Alors qu’est-ce que la double matérialité ? Pourquoi représente-t-elle un changement de paradigme ? Et comment s’applique-t-elle aux entreprises dans le cadre de la CSRD ? Nous faisons le point dans cet article !

La double matérialité, de quoi s’agit-t-il ?

Définition de la double matérialité

La double matérialité est un concept qui souligne la nécessité pour les entreprises d’évaluer à la fois :

  • Comment les changements environnementaux et sociaux peuvent affecter leur performance business, c’est ce qu’on appelle la “matérialité financière”.
  • Comment leurs activités influencent l’environnement et la société, ce qui correspond à la “matérialité d’impact”.

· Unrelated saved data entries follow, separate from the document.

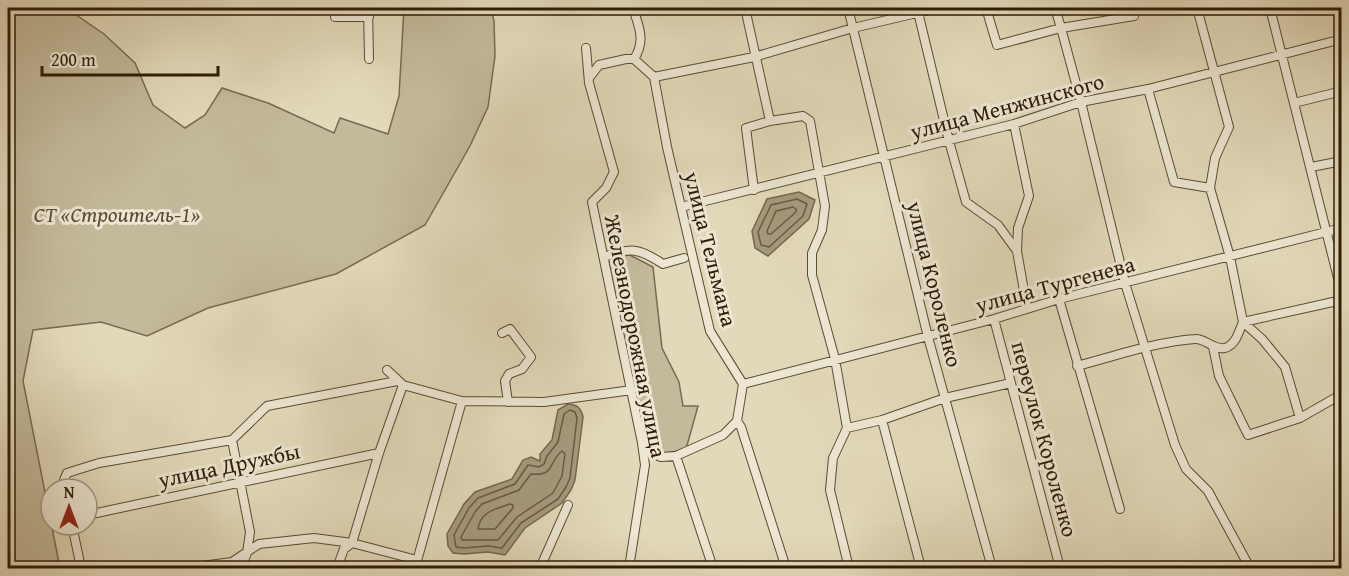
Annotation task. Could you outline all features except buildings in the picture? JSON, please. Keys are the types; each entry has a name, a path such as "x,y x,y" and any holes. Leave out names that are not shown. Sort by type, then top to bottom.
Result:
{"street":[{"path":"633,8 642,39 634,59"},
{"path":"745,8 770,121"},
{"name":"улица Короленко","path":"848,8 928,337 992,568"},
{"path":"589,78 599,64 626,59 634,59 654,77 754,57 918,10 938,8"},
{"path":"986,8 997,45 1061,28 1134,16 1132,8"},
{"path":"1055,8 1081,102 1125,283 1175,445 1186,469 1208,491 1250,568"},
{"path":"1077,366 1144,348 1198,338 1213,347 1225,348 1233,344 1243,322 1230,257 1210,188 1215,158 1229,127 1197,8"},
{"path":"1270,8 1339,277 1341,294"},
{"path":"918,10 948,141 966,202 998,225 1017,251"},
{"path":"335,17 369,12 369,59"},
{"name":"улица Менжинского","path":"681,207 1014,124 1081,102 1148,89 1341,39"},
{"name":"Железнодорожная улица","path":"586,48 589,78 614,172 606,188 592,202 632,390 645,465 629,568"},
{"name":"улица Тельмана","path":"654,77 710,331 743,384"},
{"path":"1148,89 1174,182 1210,188"},
{"path":"1294,103 1341,91"},
{"path":"754,190 746,128 770,121 803,116 810,120 825,206 822,230 812,253 812,275 835,359 847,428 833,458 830,490 849,568"},
{"path":"1014,124 1029,196 1018,228 1017,251 1027,308"},
{"path":"1311,167 1341,161"},
{"name":"улица Тургенева","path":"743,384 928,337 1059,299 1341,228"},
{"path":"604,257 624,249 643,251 663,264 684,258"},
{"path":"1059,299 1120,508"},
{"path":"1243,322 1341,300"},
{"name":"переулок Короленко","path":"994,319 1060,568"},
{"path":"1243,322 1262,339 1285,367 1300,418"},
{"path":"502,333 510,329 531,357 522,369 509,374 505,381 508,402"},
{"path":"1213,347 1219,376 1248,435 1300,418 1341,394"},
{"path":"387,370 400,383"},
{"path":"65,477 67,473 99,463 232,440 267,406 400,383 462,401 544,402 632,390"},
{"path":"337,568 344,549 352,543 400,383"},
{"path":"847,428 882,420 945,398 1011,383"},
{"path":"743,384 736,421 741,427 786,568"},
{"path":"186,568 232,562 259,544 314,538 352,543 416,564 462,401"},
{"path":"882,420 921,568"},
{"name":"Железнодорожная улица","path":"713,568 676,456 723,435 736,421"},
{"path":"232,440 250,532 247,553 241,568"},
{"path":"642,443 651,453 661,457 676,456"},
{"name":"улица Дружбы","path":"99,512 380,453"},
{"path":"540,568 568,505"},
{"path":"75,537 81,568"}],"green space":[{"name":"СТ «Строитель-1»","path":"8,8 66,8 104,34 135,63 153,105 185,128 205,115 222,88 268,103 334,133 340,118 388,134 399,96 404,8 491,8 494,21 495,56 488,107 470,146 425,225 336,274 208,308 147,336 101,322 33,330 23,381 42,477 39,477 39,537 54,537 60,568 8,568"},
{"path":"628,254 653,267 662,348 679,382 683,406 698,406 686,449 658,455 642,443 605,264"}],"water":[{"path":"799,192 815,200 809,219 768,256 755,248 752,231 767,199"},
{"path":"568,404 578,407 583,417 575,480 562,503 525,528 505,555 488,552 453,553 448,546 447,534 464,504 475,492 512,479 523,460 531,457 540,461 540,454 552,440 558,410"}]}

Il faut bien comprendre que ces concepts de matérialité d’impact et de matérialité financière recouvrent à la fois des risques et des opportunités pour l’entreprise. Et qu’ils s’évaluent aussi bien à court, moyen et long terme.

Prenons quelques exemples concrets :

Exemple 1 : en adoptant des technologies vertes, une entreprise peut non seulement réduire ses émissions de gaz à effet de serre, et contribuer ainsi à la lutte contre le changement climatique (matérialité d’impact), mais aussi réduire ses coûts énergétiques et améliorer son efficacité opérationnelle, tout en renforçant son image de marque en tant qu’entreprise soucieuse de l’environnement, attirant ainsi de nouveaux clients et investisseurs (matérialité financière).

Exemple 2 : en entretenant des relations avec des fournisseurs dont les usines emploient des travailleurs dans des conditions misérables, une entreprise risque d’encourager des conséquences négatives pour la société, telles que des atteintes aux droits de l’homme ou des conflits sociaux (matérialité d’impact), mais s’expose aussi à des retombées financières négatives, liées à des boycotts de consommateurs ou des amendes en cas d’infraction réglementaire (matérialité financière).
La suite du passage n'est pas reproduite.